With the formula not enshrined in the state constitution, future sessions of the legislature could simply pass a bill to change the formula. Instead of getting rid of the formula, however, legislators simply directed in the budget law that one-time exceptions be made.
The biggest shift occurred during the 2010-11 fiscal year, when Democratic lawmakers facing an extended fiscal crisis budgeted more than 60 percent of proceeds for hiring teachers and pre-kindergarten, while 25 percent went to school construction. Legislators also allowed some unclaimed prized money and "excess receipts" to handle a Medicaid shortfall.
The shift toward teachers and pre-K continued under Republican control of the legislature. School construction received $100 million again this year, or 21 percent of lottery profits. Lottery money will go this year to seven initiatives, three of which weren't identified in the 2005 law.

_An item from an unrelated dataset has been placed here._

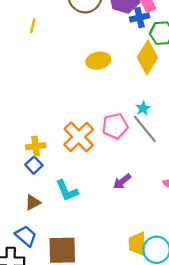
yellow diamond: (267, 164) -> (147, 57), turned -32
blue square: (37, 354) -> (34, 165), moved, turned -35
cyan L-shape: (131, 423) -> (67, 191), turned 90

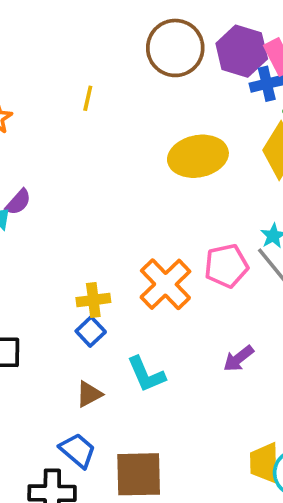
yellow ellipse: (98, 61) -> (198, 156), size x1.4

They include student financial aid for University of North Carolina students and digital learning technology for public schools, which new Gov. Pat McCrory wanted.
The North Carolina Association of County Commissioners — which made getting back its 40 percent share a top priority this legislative session — saw its fortunes reversed with the formula's repeal in the budget law.
Many counties borrowed money to build schools on the belief that a steady stream of lottery funds could be counted on to make bond payments. Had the 40 percent requirement been followed, counties would have received $210 million more over the previous three years, the commissioners' group says.
Johnston County expected to receive $4.5 million annually from the lottery to help pay for school construction and renovations following a successful 2007 bond referendum, county manager Rick Hester said. Now the county is getting only $2.3 million per year.
"That is equivalent to two pennies on our tax rate. It's definitely had an impact on us," Hester said. The county has made cuts elsewhere in county government.
Rep. Leo Daughtry, R-Johnston, said he got fellow House budget-writers to retain the formula in its version of the budget bill. But the Senate, which wanted to repeal the formula, ultimately prevailed during negotiations. Daughtry says he's hopeful the formula can be restored next year, saying lawmakers should stick with the lottery's original intent.
"Changing it now is going back on the state's word," Daughtry said.
Brunstetter, a county commissioner for 13 years, said by email the General Assembly has given fiscal breaks to counties in other areas in recent years, most notably ending the requirement that they pay 15 percent of Medicaid expenses.
Others worry the formula's repeal will make it harder to ensure lottery funds add to the overall education budget, rather than replace money that can be shifted to other agencies.
John Rustin with the North Carolina Family Policy Council, a longtime lottery opponent, said proving the funds were supplemental in nature was always going to be impractical.
"There is a real responsibility by the legislature to ensure that the manner in which the lottery was sold is lived up to," Rustin said, "and there's just no guarantee that has been or will be the case."